_INSTRUCTIONS FOR THE TASK:_ Lines that include the word "pixels" should be copied from the listing that follows.

--- RECORDS TO PROCESS Enclosed Below ---

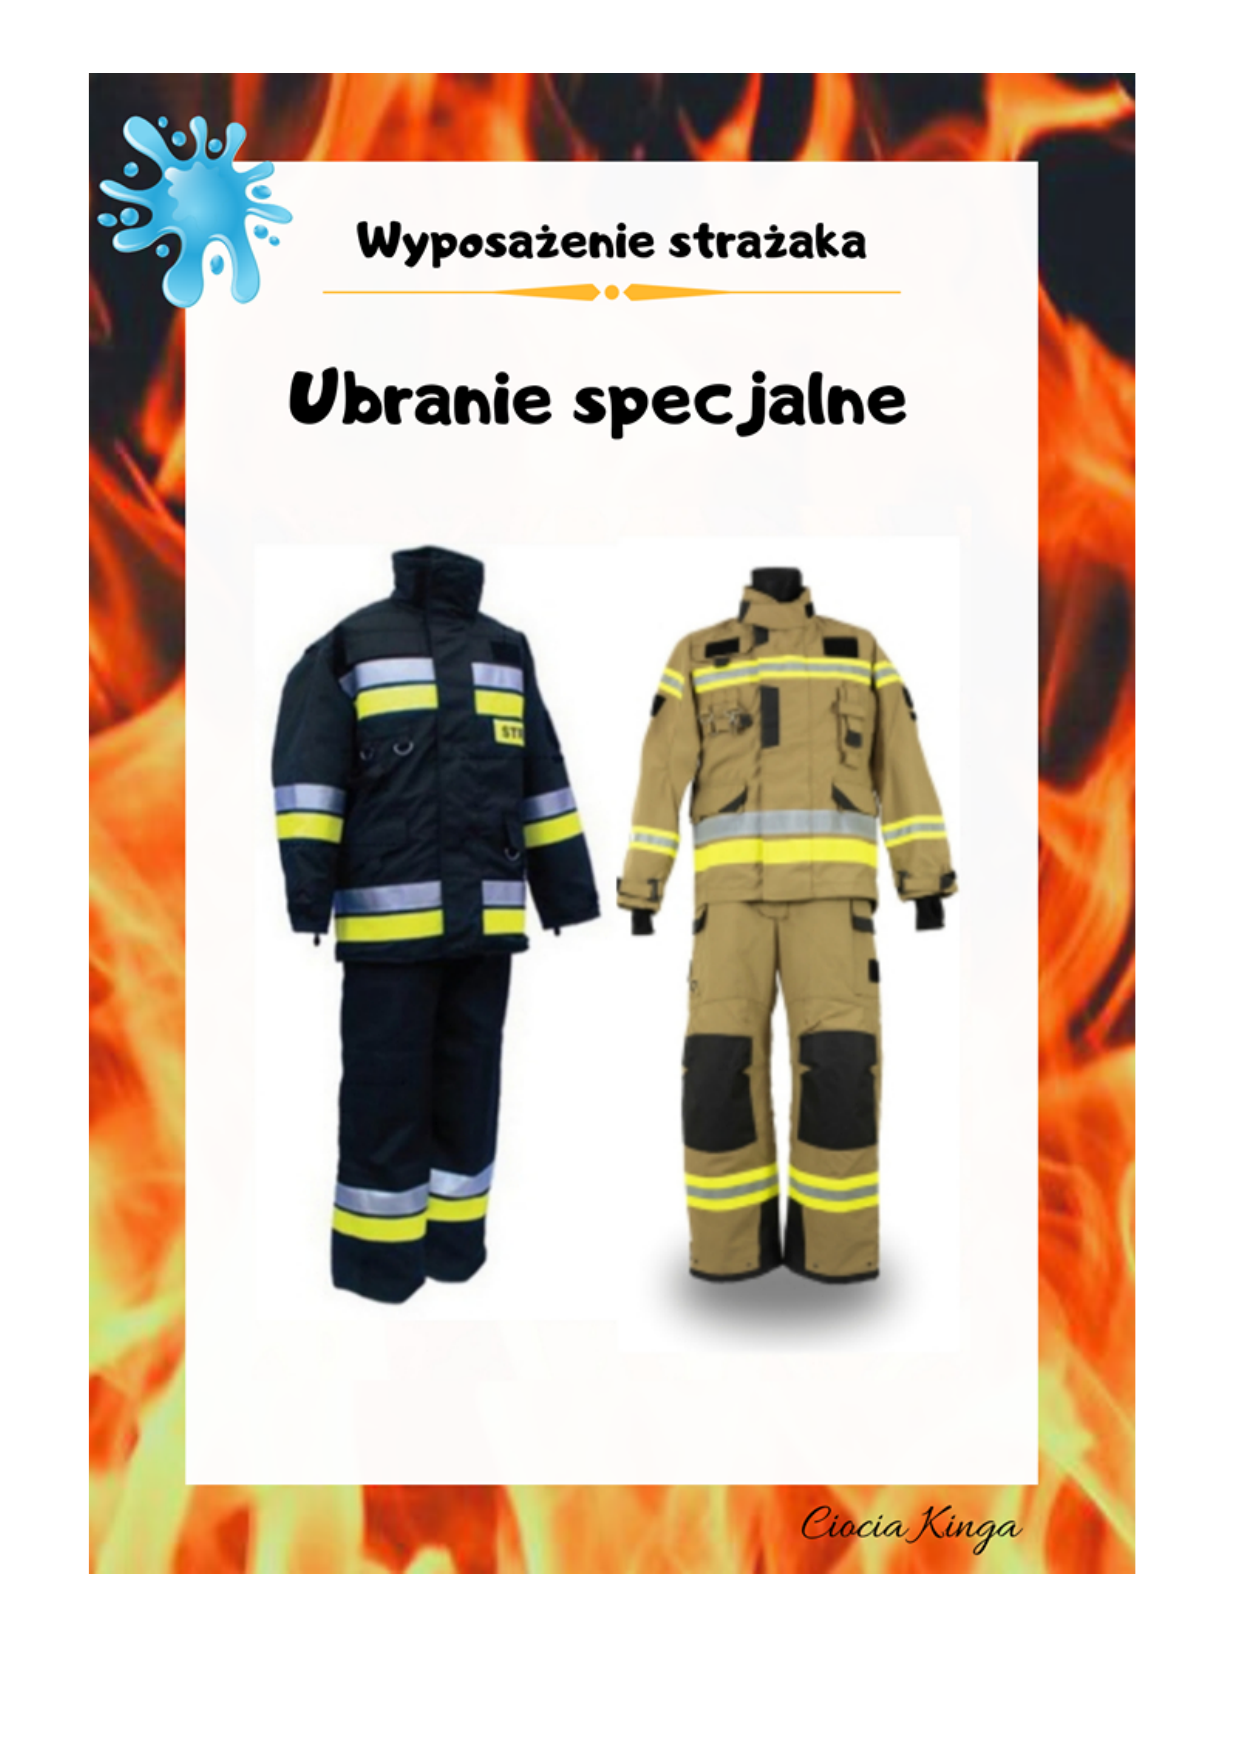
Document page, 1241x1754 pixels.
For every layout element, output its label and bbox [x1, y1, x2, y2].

picture [88, 73, 1136, 1574]
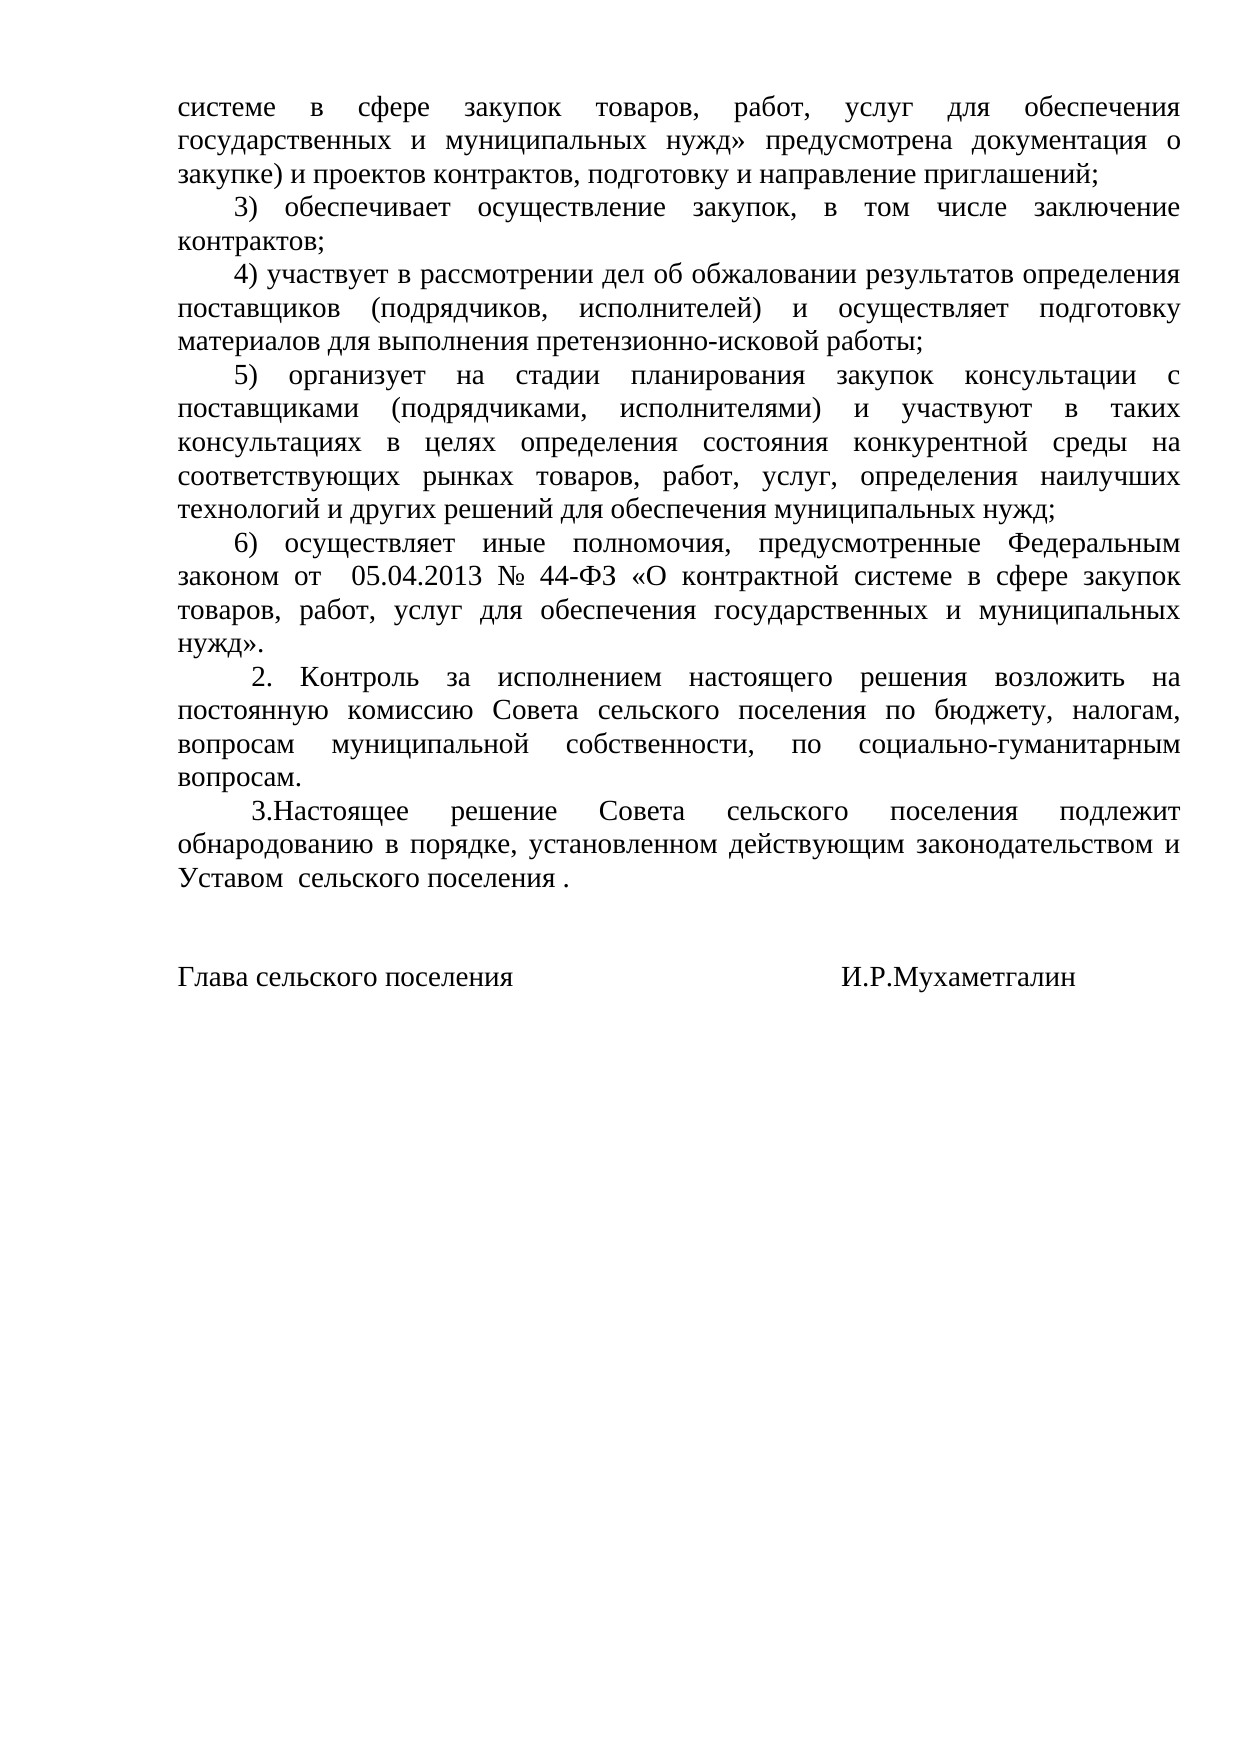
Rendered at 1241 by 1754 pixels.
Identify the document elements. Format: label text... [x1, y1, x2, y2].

text 6) осуществляет иные полномочия, предусмотренные Федеральным законом от 05.04.2013 № 44-ФЗ «О контрактной системе в сфере закупок товаров, работ, услуг для обеспечения государственных и муниципальных нужд». [177, 525, 1181, 659]
text 2. Контроль за исполнением настоящего решения возложить на постоянную комиссию Совета сельского поселения по бюджету, налогам, вопросам муниципальной собственности, по социально-гуманитарным вопросам. [177, 659, 1181, 793]
text Глава сельского поселения И.Р.Мухаметгалин [177, 959, 1181, 993]
text 3.Настоящее решение Совета сельского поселения подлежит обнародованию в порядке, установленном действующим законодательством и Уставом сельского поселения . [177, 793, 1181, 894]
text 5) организует на стадии планирования закупок консультации с поставщиками (подрядчиками, исполнителями) и участвуют в таких консультациях в целях определения состояния конкурентной среды на соответствующих рынках товаров, работ, услуг, определения наилучших технологий и других решений для обеспечения муниципальных нужд; [177, 357, 1181, 525]
text 4) участвует в рассмотрении дел об обжаловании результатов определения поставщиков (подрядчиков, исполнителей) и осуществляет подготовку материалов для выполнения претензионно-исковой работы; [177, 256, 1181, 357]
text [177, 89, 1181, 189]
text 3) обеспечивает осуществление закупок, в том числе заключение контрактов; [177, 189, 1181, 256]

--- End of Enclosed RECORDS TO PROCESS ---

_REPLY TO THE TASK:_
Document page, 1241x1754 pixels.
Rendered at 1241 by 1754 pixels.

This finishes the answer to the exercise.